Discussion in 'TRIBE Main Forum' started by diablo, Jun 17, 2010.

  1. diablo

    diablo TRIBE Member

    Timothy McSweeney's Internet Tendency: I'm Comic Sans, Asshole.

    Listen up. I know the shit you've been saying
    behind my back. You think I'm stupid.
    You think I'm immature. You think I'm a
    malformed, pathetic excuse for a font.
    Well think again, nerdhole, because I'm Comic Sans,
    and I'm the best thing to happen to
    typography since Johannes fucking Gutenberg.

    You don't like that your coworker used me on
    that note about stealing her yogurt from the
    break room fridge? You don't like that I'm all
    over your sister-in-law's blog? You don't like
    that I'm on the sign for that new Thai place?
    You think I'm pedestrian and tacky? Guess
    the fuck what, Picasso. We don't all have
    seventy-three weights of stick-up-my-ass
    Helvetica sitting on our seventeen-inch
    MacBook Pros. Sorry the entire world can't all
    be done in stark Eurotrash Swiss type. Sorry
    some people like to have fun. Sorry I'm
    standing in the way of your minimalist
    Bauhaus-esque fascist snoozefest. Maybe
    sometime you should take off your black
    turtleneck, stop compulsively adjusting your
    Tumblr theme, and lighten the fuck up for

    People love me. Why? Because I'm fun. I'm
    the life of the party. I bring levity to any
    situation. Need to soften the blow of a harsh
    message about restroom etiquette? SLAM.
    There I am. Need to spice up the directions
    to your graduation party? WHAM. There
    again. Need to convey your fun-loving,
    approachable nature on your business'
    website? SMACK. Like daffodils in
    motherfucking spring.

- - - - -

** What you will do **
- a) Copy the stretch of the Comic Sans post from "People love me." through "motherfucking spring.".
- b) Which three words does the Comic Sans post print in all capital letters as sound effects?
- c) Decide whether each statement agrees with the Comic Sans post: (i) The discussion was started by diablo in 'TRIBE Main Forum'. (ii) The coworker's note was about someone stealing her sandwich. (iii) A sign for a new Thai place is mentioned. For each, answer yes or no and quote the words of the post that decide it.

- - - - -

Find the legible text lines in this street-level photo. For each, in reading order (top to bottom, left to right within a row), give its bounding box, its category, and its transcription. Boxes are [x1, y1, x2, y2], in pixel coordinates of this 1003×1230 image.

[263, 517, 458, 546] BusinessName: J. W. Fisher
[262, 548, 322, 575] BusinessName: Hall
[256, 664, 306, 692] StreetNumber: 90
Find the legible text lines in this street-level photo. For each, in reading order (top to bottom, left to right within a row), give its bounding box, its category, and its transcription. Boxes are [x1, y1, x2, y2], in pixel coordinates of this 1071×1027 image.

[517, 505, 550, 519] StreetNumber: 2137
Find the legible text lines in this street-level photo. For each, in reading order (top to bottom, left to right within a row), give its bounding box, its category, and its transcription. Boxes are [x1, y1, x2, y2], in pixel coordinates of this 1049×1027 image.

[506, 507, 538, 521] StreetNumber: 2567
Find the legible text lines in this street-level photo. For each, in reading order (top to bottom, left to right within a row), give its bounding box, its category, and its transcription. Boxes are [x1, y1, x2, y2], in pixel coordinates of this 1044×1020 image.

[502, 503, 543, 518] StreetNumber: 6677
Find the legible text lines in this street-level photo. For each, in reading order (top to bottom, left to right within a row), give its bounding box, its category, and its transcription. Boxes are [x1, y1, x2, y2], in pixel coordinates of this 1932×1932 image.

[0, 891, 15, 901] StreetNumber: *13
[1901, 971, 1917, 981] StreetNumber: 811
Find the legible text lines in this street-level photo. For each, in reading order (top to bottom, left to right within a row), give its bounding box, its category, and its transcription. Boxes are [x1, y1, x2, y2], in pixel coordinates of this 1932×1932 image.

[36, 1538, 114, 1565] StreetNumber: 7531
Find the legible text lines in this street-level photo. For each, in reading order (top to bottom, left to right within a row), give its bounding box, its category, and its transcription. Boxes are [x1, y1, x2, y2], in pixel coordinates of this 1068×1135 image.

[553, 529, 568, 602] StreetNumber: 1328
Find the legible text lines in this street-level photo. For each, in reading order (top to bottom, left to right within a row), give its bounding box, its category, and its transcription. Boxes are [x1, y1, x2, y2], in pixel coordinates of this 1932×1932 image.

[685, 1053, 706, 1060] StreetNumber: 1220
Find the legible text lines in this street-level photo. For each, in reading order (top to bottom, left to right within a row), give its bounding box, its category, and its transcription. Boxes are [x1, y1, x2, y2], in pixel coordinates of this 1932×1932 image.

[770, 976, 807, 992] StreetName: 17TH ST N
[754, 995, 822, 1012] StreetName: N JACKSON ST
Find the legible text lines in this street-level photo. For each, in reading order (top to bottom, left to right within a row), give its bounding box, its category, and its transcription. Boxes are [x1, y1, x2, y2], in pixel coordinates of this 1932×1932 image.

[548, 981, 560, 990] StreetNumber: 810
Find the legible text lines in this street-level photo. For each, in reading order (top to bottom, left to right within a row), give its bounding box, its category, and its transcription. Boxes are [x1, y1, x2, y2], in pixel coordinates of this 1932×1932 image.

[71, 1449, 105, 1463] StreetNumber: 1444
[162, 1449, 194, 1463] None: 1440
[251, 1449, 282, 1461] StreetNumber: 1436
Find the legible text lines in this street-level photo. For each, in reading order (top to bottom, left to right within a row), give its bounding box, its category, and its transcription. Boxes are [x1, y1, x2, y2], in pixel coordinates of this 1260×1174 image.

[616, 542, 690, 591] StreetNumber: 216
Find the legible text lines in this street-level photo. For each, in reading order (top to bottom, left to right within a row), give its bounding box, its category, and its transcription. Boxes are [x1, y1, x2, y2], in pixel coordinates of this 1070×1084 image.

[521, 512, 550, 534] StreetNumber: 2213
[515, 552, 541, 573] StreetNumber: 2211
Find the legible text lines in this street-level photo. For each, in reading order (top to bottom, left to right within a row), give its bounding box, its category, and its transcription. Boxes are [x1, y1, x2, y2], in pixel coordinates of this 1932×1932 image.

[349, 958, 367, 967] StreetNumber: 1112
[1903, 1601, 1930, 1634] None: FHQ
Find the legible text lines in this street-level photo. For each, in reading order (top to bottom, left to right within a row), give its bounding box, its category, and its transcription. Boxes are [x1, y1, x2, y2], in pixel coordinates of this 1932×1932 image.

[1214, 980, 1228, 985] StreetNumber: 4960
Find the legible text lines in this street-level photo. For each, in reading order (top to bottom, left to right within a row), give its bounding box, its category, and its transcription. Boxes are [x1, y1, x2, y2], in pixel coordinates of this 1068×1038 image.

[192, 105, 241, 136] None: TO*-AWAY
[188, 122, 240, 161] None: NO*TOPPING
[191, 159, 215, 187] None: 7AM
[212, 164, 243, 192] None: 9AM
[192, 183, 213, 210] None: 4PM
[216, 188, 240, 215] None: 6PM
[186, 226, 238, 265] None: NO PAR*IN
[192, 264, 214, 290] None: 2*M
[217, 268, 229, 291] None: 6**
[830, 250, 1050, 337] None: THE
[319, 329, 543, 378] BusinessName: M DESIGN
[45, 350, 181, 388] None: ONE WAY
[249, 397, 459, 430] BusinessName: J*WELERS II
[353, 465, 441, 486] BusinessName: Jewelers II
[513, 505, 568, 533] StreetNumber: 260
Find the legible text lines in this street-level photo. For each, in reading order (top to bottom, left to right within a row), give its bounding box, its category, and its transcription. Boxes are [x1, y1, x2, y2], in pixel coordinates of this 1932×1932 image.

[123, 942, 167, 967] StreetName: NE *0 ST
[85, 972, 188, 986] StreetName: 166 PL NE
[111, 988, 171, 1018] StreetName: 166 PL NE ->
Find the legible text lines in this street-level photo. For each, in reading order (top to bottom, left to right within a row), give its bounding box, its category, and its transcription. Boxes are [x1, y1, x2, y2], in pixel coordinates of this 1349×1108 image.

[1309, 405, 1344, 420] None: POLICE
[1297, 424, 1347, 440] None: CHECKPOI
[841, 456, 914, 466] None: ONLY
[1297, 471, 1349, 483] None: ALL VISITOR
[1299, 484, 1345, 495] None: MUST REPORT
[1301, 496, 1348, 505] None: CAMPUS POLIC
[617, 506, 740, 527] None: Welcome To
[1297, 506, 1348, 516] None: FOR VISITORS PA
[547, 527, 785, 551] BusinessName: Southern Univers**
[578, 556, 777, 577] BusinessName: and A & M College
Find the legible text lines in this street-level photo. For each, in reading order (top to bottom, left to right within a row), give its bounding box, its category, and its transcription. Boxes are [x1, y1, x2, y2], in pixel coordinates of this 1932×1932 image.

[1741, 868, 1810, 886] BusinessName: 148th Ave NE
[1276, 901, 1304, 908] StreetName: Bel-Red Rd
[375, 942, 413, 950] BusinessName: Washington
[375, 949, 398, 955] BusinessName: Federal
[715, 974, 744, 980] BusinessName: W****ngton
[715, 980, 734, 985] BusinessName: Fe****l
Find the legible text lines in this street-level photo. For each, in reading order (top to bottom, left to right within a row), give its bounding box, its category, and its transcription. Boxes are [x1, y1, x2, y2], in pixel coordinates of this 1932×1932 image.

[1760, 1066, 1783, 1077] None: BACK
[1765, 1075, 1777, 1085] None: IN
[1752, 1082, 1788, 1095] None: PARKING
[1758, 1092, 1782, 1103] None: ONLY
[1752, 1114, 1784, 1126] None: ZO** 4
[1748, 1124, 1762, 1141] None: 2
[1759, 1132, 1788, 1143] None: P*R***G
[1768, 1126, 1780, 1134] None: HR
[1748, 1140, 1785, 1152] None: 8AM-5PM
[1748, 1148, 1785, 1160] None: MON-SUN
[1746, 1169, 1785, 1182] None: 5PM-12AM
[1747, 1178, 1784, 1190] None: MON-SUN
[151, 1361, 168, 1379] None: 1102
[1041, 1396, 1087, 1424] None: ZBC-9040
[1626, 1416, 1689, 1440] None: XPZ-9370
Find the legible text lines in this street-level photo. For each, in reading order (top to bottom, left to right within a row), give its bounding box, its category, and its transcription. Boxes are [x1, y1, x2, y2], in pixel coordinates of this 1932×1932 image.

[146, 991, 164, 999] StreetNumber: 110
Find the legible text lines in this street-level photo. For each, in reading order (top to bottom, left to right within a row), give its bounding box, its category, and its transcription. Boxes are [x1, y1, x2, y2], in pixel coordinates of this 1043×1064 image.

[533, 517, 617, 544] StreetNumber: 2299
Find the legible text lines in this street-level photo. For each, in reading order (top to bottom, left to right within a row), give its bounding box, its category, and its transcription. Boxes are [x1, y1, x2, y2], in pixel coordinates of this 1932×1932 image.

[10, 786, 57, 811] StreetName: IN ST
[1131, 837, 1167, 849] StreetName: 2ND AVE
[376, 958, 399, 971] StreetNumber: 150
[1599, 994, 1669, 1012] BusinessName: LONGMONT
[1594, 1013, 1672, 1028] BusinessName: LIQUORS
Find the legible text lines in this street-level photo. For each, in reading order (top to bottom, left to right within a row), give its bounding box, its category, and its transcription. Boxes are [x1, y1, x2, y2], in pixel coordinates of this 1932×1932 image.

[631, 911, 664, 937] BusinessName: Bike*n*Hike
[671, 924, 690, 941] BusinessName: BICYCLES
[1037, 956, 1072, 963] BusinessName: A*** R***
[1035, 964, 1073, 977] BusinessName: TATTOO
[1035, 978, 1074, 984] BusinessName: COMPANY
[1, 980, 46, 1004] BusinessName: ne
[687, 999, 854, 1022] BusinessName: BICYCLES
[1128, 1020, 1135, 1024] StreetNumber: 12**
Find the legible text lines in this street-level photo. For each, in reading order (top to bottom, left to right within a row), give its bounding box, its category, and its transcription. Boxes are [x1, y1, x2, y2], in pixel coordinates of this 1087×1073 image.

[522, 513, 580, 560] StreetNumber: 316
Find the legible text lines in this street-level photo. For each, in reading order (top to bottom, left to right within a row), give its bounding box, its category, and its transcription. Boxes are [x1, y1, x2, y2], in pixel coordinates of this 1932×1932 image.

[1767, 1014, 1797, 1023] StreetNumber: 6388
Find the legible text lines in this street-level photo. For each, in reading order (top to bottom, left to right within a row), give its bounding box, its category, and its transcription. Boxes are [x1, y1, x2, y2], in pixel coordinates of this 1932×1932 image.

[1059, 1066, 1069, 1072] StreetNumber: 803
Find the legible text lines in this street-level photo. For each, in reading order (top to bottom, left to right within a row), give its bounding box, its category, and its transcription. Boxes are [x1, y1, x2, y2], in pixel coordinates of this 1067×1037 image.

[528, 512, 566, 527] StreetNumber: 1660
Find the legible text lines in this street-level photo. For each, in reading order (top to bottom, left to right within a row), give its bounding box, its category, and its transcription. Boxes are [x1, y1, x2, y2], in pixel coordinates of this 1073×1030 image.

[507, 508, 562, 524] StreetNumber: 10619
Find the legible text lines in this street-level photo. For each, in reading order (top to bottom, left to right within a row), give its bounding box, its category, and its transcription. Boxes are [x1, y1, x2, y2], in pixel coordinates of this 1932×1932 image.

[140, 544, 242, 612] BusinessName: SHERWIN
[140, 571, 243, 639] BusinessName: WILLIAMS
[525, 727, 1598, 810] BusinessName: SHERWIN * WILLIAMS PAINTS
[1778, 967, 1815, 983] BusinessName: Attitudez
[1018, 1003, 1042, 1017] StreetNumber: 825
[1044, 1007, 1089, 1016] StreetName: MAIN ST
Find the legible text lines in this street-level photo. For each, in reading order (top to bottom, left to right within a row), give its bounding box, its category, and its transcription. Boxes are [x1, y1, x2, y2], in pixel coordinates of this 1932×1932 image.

- - - - -

** Outputs by task **
- a)
People love me. Why? Because I'm fun. I'm
    the life of the party. I bring levity to any
    situation. Need to soften the blow of a harsh
    message about restroom etiquette? SLAM.
    There I am. Need to spice up the directions
    to your graduation party? WHAM. There
    again. Need to convey your fun-loving,
    approachable nature on your business'
    website? SMACK. Like daffodils in
    motherfucking spring.

- b) SLAM, WHAM, SMACK

- c)
(i) Yes: "Discussion in 'TRIBE Main Forum' started by diablo"
(ii) No: "that note about stealing her yogurt from the break room fridge"
(iii) Yes: "that I'm on the sign for that new Thai place"